La République démocratique du Congo a décidé de franchir un seuil stratégique dans la modernisation de ses infrastructures en lançant un appel international à manifestation d’intérêt pour la création d’une usine nationale de fabrication de rails. L’initiative, portée par le ministre des Transports Jean-Pierre Bemba, marque une rupture dans la dépendance historique du pays vis-à-vis des importations et s’inscrit dans une vision plus large : doter la RDC d’une véritable industrie ferroviaire intégrée, capable non seulement de produire ses propres rails mais aussi d’assembler locomotives et wagons. Dans un contexte où les corridors logistiques deviennent des enjeux de souveraineté économique, Kinshasa veut attirer des partenaires industriels à la hauteur de ses ambitions, tout en plaçant la formation locale, la valorisation des matières premières nationales et le transfert de technologie au cœur du projet. Le choix des sites, de Kisangani à Kinshasa en passant par Banalia, témoigne d’une volonté de rééquilibrer le développement et de bâtir, enfin, une chaîne de valeur ferroviaire ancrée sur le territoire.

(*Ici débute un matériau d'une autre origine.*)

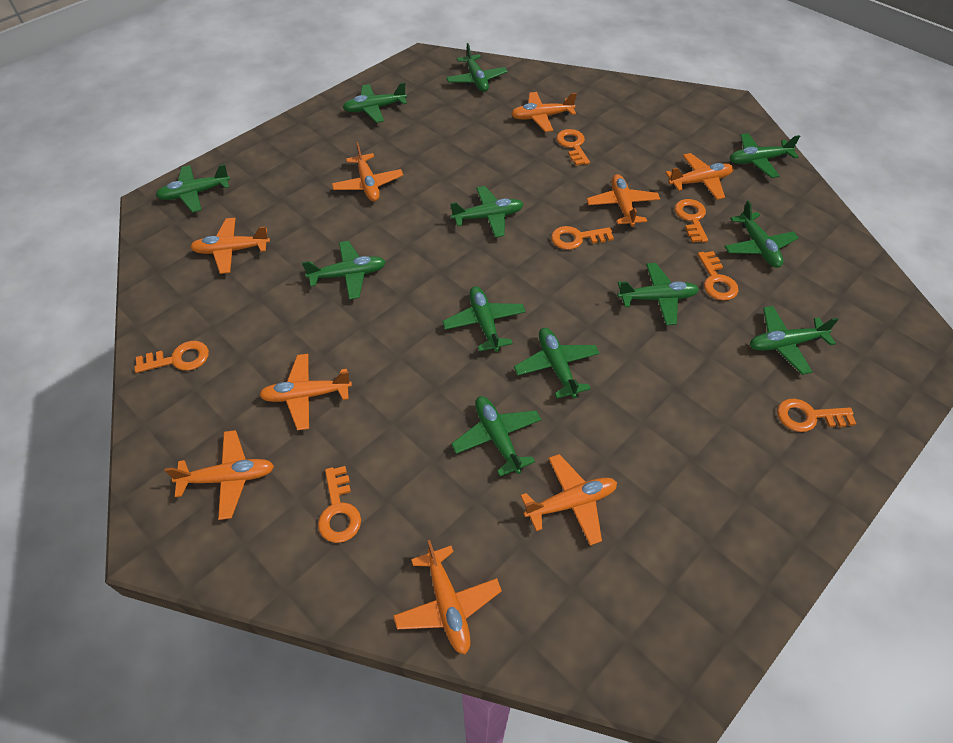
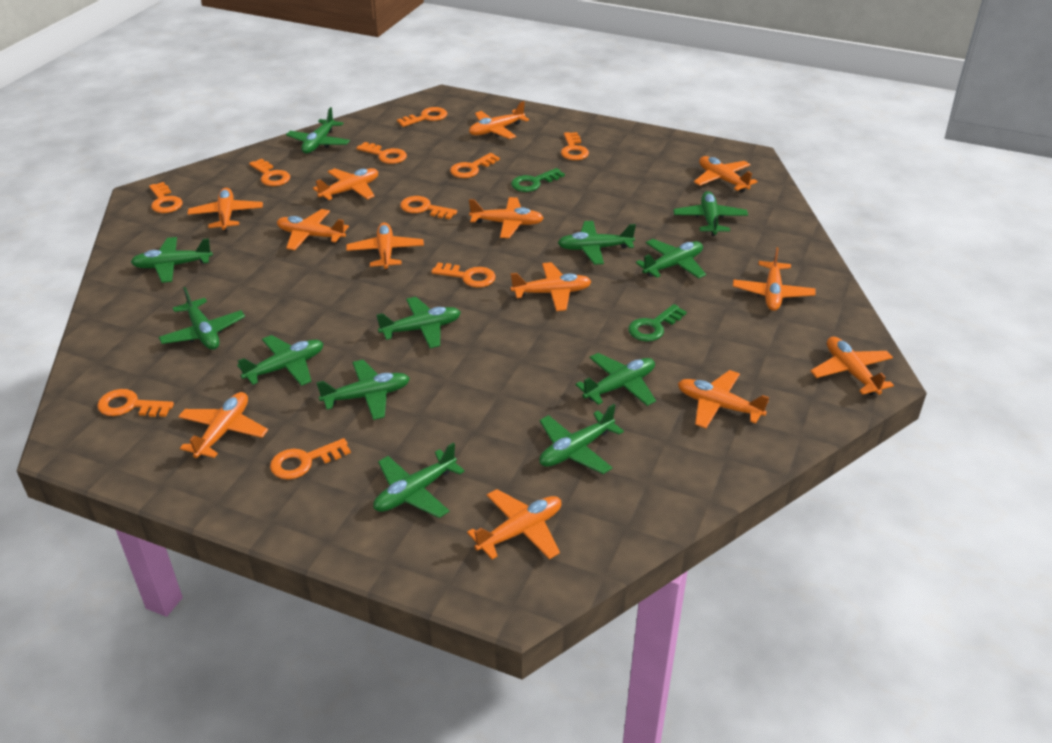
green key: none = 0 -> [511,168,565,192] [628,304,687,342] = 2
orange key: [135,341,209,373] [318,466,361,543] [551,226,614,250] [556,129,590,166] [675,199,708,243] [697,251,738,301] [777,399,856,432] = 7 -> [97,389,174,417] [149,182,182,213] [249,159,290,186] [270,438,351,480] [356,142,407,164] [397,107,447,127] [400,196,457,219] [431,262,496,288] [450,153,500,178] [561,132,589,160] = 10
orange plane: [165,430,274,520] [190,218,270,274] [259,354,352,430] [332,142,403,202] [393,540,502,654] [511,92,577,132] [521,454,617,546] [587,174,660,227] [665,153,733,200] = 9 -> [178,392,268,458] [188,188,263,232] [277,209,349,250] [313,168,378,201] [346,222,424,270] [467,489,561,559] [469,101,529,139] [469,197,544,238] [511,262,592,311] [678,370,769,428] [694,156,758,192] [733,247,816,311] [810,337,894,395] = 13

Le vice-Premier ministre en charge des Transports, des Voies de communication et du Désenclavement a officiellement lancé un appel à manifestation d’intérêt international pour la création d’une usine nationale de fabrication de rails ferroviaires.

Cette initiative complète le programme industriel dévoilé en octobre 2025, qui prévoit le montage et l’assemblage de trains à Matadi et Kalemie : une ambition visant à produire plusieurs dizaines de locomotives et de wagons par an, tout en formant une nouvelle génération d’ingénieurs et de techniciens congolais.

Le projet se structure autour de trois pôles industriels 

À Kisangani, l’unité principale doit accueillir les laminoirs à chaud destinés à la production des rails UIC54 et UIC60, standards majeurs des réseaux internationaux.

À Kinshasa, les opérations d’usinage, de contrôle qualité et de logistique accompagneront les flux d’exportation et les besoins des corridors de l’Ouest.

À Banalia, dans la Tshopo, l’État veut implanter les activités d’extraction et de transformation du minerai de fer, du calcaire et du charbon métallurgique.

L’ensemble reposera sur une architecture industrielle complète : fours électriques à arc, laboratoires métallurgiques, bancs d’essai, centrale hybride hydro-solaire, ateliers spécialisés et centre de formation technique.

Une ambition politique : construire une industrie nationale moderne

Avec ce nouvel AMI, le gouvernement affiche une volonté ferme : attirer des partenaires industriels capables de s’inscrire dans un modèle de co-production et de transfert de technologie.

Les candidats doivent déposer leurs dossiers avant le 9 mars 2026, comprenant lettre d’intérêt, documents juridiques, références techniques, états financiers, composition du consortium et note conceptuelle détaillant l’approche technique, le modèle PPP et le calendrier de mise en œuvre.

Ce cahier des charges rigoureux illustre une stratégie assumée : moderniser l’économie congolaise en développant des chaînes de valeur locales et en réduisant la dépendance aux importations, dans un secteur aussi stratégique que le rail : colonne vertébrale du désenclavement du territoire.